Court orders Texas to improve foster care
State is ‘deliberately indifferent’ to threat that poor monitoring poses on children, ruling finds
AUSTIN — A federal appeals court on Thursday ordered Texas to improve investigations of child abuse in its foster care system and address long-standing problems with the caseloads of workers tasked with checking in on the children.
What’s more, state officials have been “deliberately indifferent” to the threat to children’s welfare caused by high caseloads and insufficient monitoring, a threejudge panel of the Fifth Circuit Court of Appeals ruled.
"This is a huge victory for Texas children," said Houston attorney Paul Yetter, who is working with New York-based advocacy group Children’s Rights, which filed a class action suit in 2011 on behalf of the roughly 11,000 long-term foster children in the care of the state.
The order, however, invalidated costly reforms ordered by a lower court judge that would have likely required a dramatic increase in the number of foster homes.
In a statement, a spokeswoman for Attorney General Ken Paxton didn’t say whether he plans to appeal.
“The Fifth Circuit’s decision affirmed many of the significant changes the state has made to our foster care system,” Kayleigh Lovvorn said. “While the program still faces challenges, the Fifth Circuit upheld significant parts of the program as constitutional while finding that the district court engaged in judicial overreach in entering an overbroad and impractical injunction.”
The Department of Family and Protective Services is reviewing the order and had no immediate statement.

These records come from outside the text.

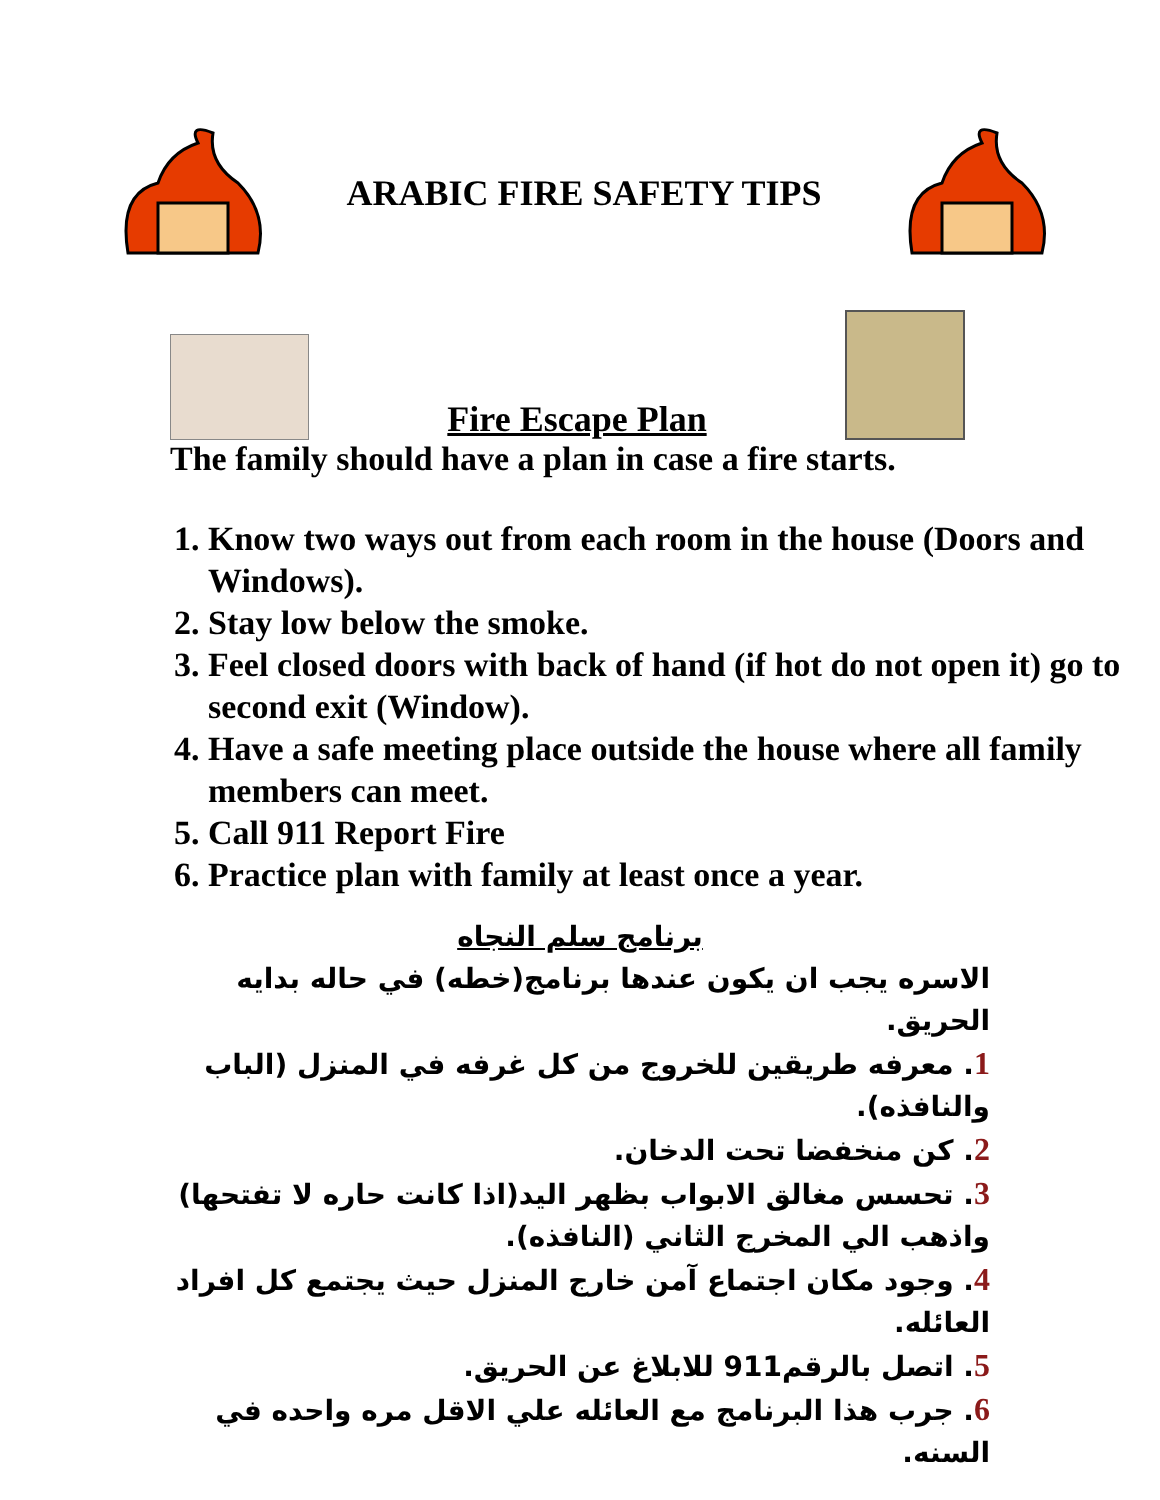ARABIC FIRE SAFETY TIPS
Fire Escape Plan
The family should have a plan in case a fire starts.
1. Know two ways out from each room in the house (Doors and Windows).
2. Stay low below the smoke.
3. Feel closed doors with back of hand (if hot do not open it) go to second exit (Window).
4. Have a safe meeting place outside the house where all family members can meet.
5. Call 911 Report Fire
6. Practice plan with family at least once a year.
برنامج سلم النجاه
الاسره يجب ان يكون عندها برنامج(خطه) في حاله بدايه الحريق.
1. معرفه طريقين للخروج من كل غرفه في المنزل (الباب والنافذه).
2. كن منخفضا تحت الدخان.
3. تحسس مغالق الابواب بظهر اليد(اذا كانت حاره لا تفتحها) واذهب الي المخرج الثاني (النافذه).
4. وجود مكان اجتماع آمن خارج المنزل حيث يجتمع كل افراد العائله.
5. اتصل بالرقم911 للابلاغ عن الحريق.
6. جرب هذا البرنامج مع العائله علي الاقل مره واحده في السنه.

The class action suit alleged youth were bounced between homes, had too little contact with overworked caseworkers and were not sufficiently protected
from abuse.
In 2015, U.S. District Judge Janis Graham Jack of Corpus Christi ruled the state’s foster care system was unconstitutional, finding that foster children in Texas “almost uniformly leave state custody more damaged than when they entered.” In January, Jack ordered the state make dozens of sweeping changes. Paxton appealed.
The panel of appellate judges upheld some of Jack’s remedies, including reforms to shore up abuse investigations by ensuring timely contact with alleged victims and setting deadlines for closing cases. The 103-page order also called for new workers to have different caseloads than more experienced staff.
But it invalidated dozens of others such as a requirement the state to set caseload caps at 17 children per worker, saying that move could exacerbate a staffing crisis and destabilize children in care. Instead, the family and protective services department must determine how many cases workers can safely carry and set internal standards.
"The evidence in the record establishes that the State is deliberately indifferent to the risks posed by its policies and practices toward caseload management,” the order said. “The State is wellaware that caseworkers have unmanageable workloads. It also knows that high caseloads — which are a direct cause of high turnover rates — have a negative impact on (foster) children’s welfare.”